French President Francois Hollande on Tuesday offered French companies what he called “a responsibility pact” to tackle unemployment under which they would reap the benefit of lower labor taxes in return for hiring more workers.
“It is based on a simple principle: lower labor charges and fewer restrictions on their activity in return for more hires and more dialogue with trade unions,” Hollande said in a New Year’s address broadcast on national television.
Hollande did not specify how he would go about reducing labor charges, but it is a possibility that has been mooted under a wide-ranging reform of taxes already promised by his Socialist government for implementation during the remainder of his mandate through to 2017.
Photo: EPA / France Television / FRANCE2
French corporate margins are among the lowest in Europe, partly due to the high labor charges needed to fund its generous welfare state.
Unemployment is stuck at around 11 percent, although Hollande — whose popularity ratings are at an all-time low for a president of France’s 55-year-old Fifth Republic — argues it has now hit a peak and is set on a downward curve.
“Of course the results are taking a while to appear, but they are there... I tell you again tonight: I have one priority, one goal, one commitment, and that is employment,” he said.
Pollsters say Hollande’s government runs the risk of a massive protest vote against it in European Parliament elections due in May.
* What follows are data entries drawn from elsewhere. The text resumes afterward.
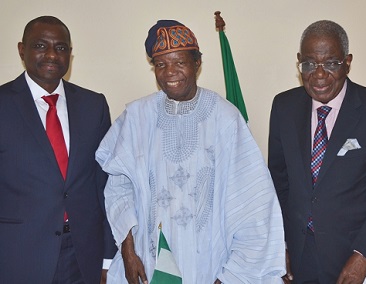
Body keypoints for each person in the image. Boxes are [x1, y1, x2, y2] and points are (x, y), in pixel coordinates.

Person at [96, 19, 286, 283]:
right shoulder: (136, 118)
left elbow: (252, 205)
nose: (169, 72)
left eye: (179, 62)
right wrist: (128, 252)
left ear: (197, 63)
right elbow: (118, 188)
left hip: (211, 262)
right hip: (150, 263)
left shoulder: (226, 119)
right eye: (160, 64)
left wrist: (233, 276)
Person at [268, 20, 366, 283]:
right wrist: (279, 245)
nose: (319, 74)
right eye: (309, 63)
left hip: (358, 259)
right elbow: (277, 185)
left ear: (347, 62)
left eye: (331, 63)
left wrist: (364, 255)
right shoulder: (284, 107)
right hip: (299, 259)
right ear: (299, 62)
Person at [0, 16, 116, 283]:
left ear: (70, 55)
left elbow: (105, 184)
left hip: (83, 256)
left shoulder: (93, 106)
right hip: (16, 256)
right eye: (41, 45)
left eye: (61, 47)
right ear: (22, 49)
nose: (52, 54)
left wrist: (108, 257)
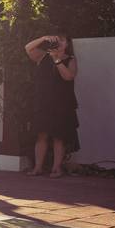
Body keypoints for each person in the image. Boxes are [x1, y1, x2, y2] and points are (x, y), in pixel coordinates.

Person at [25, 33, 79, 178]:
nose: (59, 42)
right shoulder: (42, 56)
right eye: (57, 39)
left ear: (68, 44)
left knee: (58, 137)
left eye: (62, 40)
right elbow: (28, 48)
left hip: (61, 104)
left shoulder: (70, 60)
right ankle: (38, 168)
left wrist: (57, 59)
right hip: (43, 102)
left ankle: (56, 169)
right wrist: (43, 39)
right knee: (41, 136)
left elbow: (68, 76)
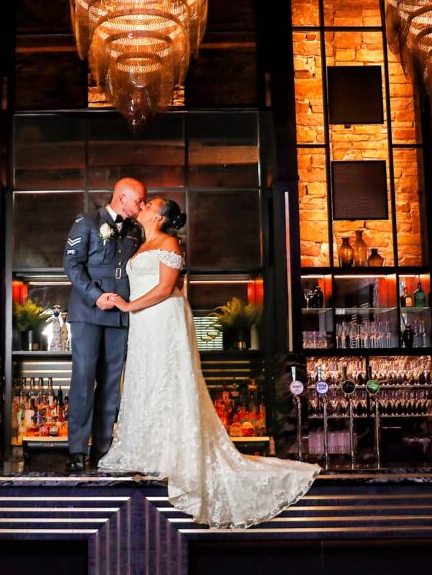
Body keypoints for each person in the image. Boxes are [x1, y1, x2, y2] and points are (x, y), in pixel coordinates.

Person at [97, 198, 320, 528]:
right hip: (144, 324)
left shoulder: (170, 241)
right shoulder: (141, 243)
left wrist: (128, 306)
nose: (142, 206)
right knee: (146, 378)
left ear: (159, 216)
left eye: (149, 204)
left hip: (161, 316)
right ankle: (149, 449)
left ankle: (177, 455)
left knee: (168, 379)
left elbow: (165, 288)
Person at [61, 177, 146, 472]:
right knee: (84, 379)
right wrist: (96, 297)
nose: (142, 206)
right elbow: (71, 265)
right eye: (139, 200)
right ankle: (76, 450)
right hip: (88, 311)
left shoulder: (136, 230)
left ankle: (102, 449)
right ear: (122, 198)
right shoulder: (86, 221)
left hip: (120, 313)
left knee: (112, 384)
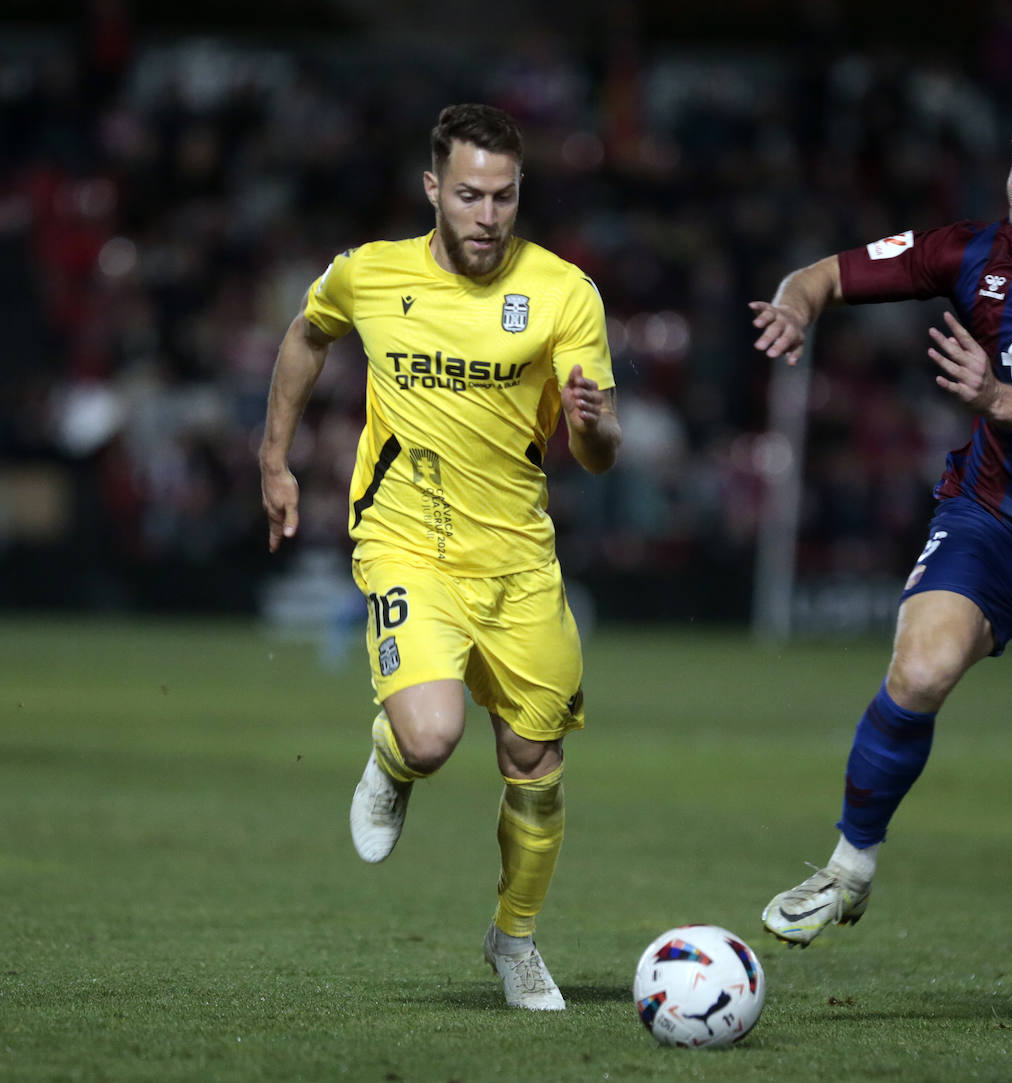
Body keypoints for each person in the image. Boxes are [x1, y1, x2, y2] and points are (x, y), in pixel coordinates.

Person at [749, 67, 1012, 1019]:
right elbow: (824, 272)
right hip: (989, 520)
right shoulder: (973, 251)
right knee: (921, 668)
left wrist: (994, 398)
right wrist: (797, 305)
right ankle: (849, 866)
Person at [258, 103, 621, 1011]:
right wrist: (274, 457)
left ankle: (514, 939)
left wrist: (594, 426)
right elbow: (306, 335)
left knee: (533, 762)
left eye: (503, 196)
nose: (487, 215)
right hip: (406, 540)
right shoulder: (370, 274)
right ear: (434, 190)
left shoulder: (566, 291)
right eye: (468, 194)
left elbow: (597, 451)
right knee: (431, 733)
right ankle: (391, 764)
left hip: (518, 559)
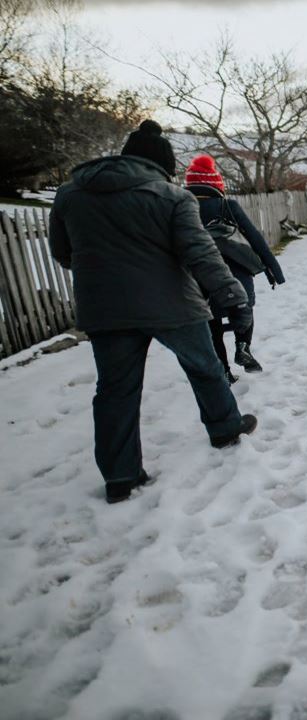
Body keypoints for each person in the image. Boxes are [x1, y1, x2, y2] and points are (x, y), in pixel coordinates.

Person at [48, 120, 258, 504]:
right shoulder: (172, 197)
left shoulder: (69, 195)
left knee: (114, 391)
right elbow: (199, 252)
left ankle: (121, 476)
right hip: (172, 304)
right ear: (161, 165)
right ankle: (225, 428)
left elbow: (63, 254)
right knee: (204, 367)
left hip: (105, 309)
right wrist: (229, 290)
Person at [185, 154, 286, 383]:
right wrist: (273, 271)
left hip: (198, 272)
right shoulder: (227, 206)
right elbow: (254, 237)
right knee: (243, 307)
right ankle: (243, 346)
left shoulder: (182, 207)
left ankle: (224, 372)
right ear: (216, 183)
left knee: (210, 321)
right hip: (235, 269)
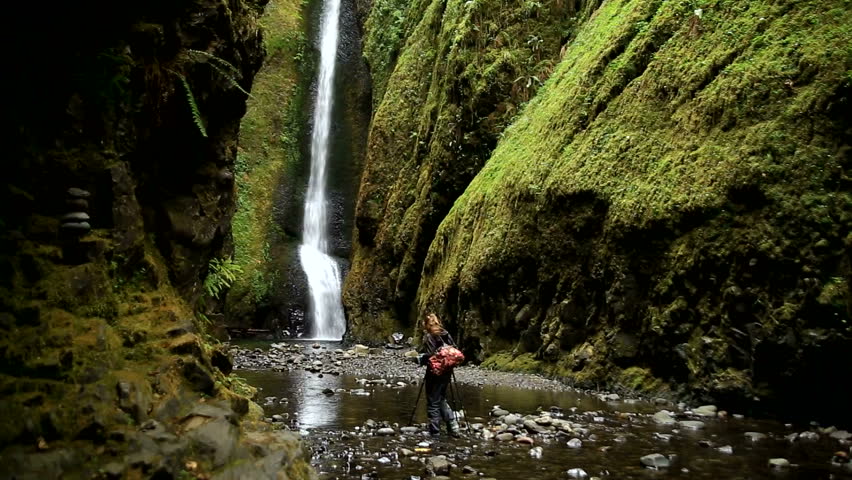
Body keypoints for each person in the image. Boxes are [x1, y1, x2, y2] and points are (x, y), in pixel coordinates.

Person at [414, 313, 461, 437]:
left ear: (425, 325)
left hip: (434, 373)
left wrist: (420, 359)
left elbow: (430, 356)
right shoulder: (445, 334)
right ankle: (453, 425)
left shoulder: (429, 336)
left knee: (433, 401)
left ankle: (435, 431)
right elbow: (455, 349)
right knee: (440, 397)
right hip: (447, 371)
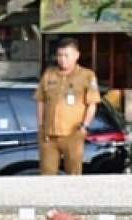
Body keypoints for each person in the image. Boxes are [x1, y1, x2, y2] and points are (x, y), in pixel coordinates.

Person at [35, 37, 100, 175]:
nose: (62, 59)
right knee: (46, 175)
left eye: (66, 55)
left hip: (73, 134)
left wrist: (84, 127)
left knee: (73, 175)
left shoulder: (87, 76)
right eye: (59, 55)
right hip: (49, 135)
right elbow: (41, 101)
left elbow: (92, 104)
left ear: (76, 55)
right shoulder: (49, 74)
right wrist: (41, 126)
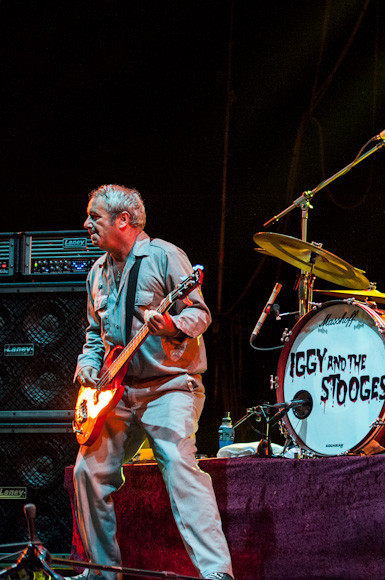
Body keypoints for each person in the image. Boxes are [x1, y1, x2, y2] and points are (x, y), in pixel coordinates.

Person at [71, 184, 234, 580]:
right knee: (85, 473)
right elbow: (96, 335)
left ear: (123, 221)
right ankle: (101, 572)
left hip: (170, 386)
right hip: (118, 393)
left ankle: (217, 573)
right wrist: (88, 365)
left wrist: (171, 324)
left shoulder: (164, 256)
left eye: (95, 216)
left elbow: (200, 314)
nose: (87, 223)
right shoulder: (96, 272)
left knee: (179, 463)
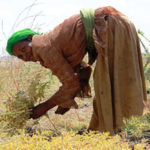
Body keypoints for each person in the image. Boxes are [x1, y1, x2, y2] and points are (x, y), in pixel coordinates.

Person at [6, 6, 147, 134]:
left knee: (112, 81)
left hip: (110, 25)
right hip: (116, 24)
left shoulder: (43, 48)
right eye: (20, 56)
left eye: (24, 49)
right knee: (109, 81)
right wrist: (66, 99)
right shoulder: (49, 45)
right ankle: (118, 129)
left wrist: (44, 107)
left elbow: (71, 84)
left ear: (31, 38)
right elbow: (84, 70)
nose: (25, 56)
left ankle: (124, 129)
Hollande also said he expected to come up with new proposals on Europe with German Chancellor Angela Merkel early in the year, without elaborating.
Meanwhile, home improvement stores will be allowed to open on Sundays, the government said on Tuesday, after a fierce debate over the country’s strict laws on trading on the traditional day of rest.
Retailers can only open on a Sunday under certain conditions — if they are located in a tourist or a high-density area, for example. Any shop selling food can operate until 1pm.
However, the rules have infuriated workers who want to work Sundays at a time of sky high unemployment, and drawn criticism that they are archaic and ill-suited to a time of economic hardship.
About 180 stores will now be able to trade on Sundays until July 1, 2015, to allow time for a revamp of the law, according to a decree published in France’s official journal and signed by French Labor Minister Michel Sapin.
They include Castorama and Leroy-Merlin, which made headlines in September last year when they rebelled against the ban and opened 14 of their stores to the public on a Sunday.
Sapin said the stores had pledged to implement measures to compensate employees working Sundays, including doubling their salaries.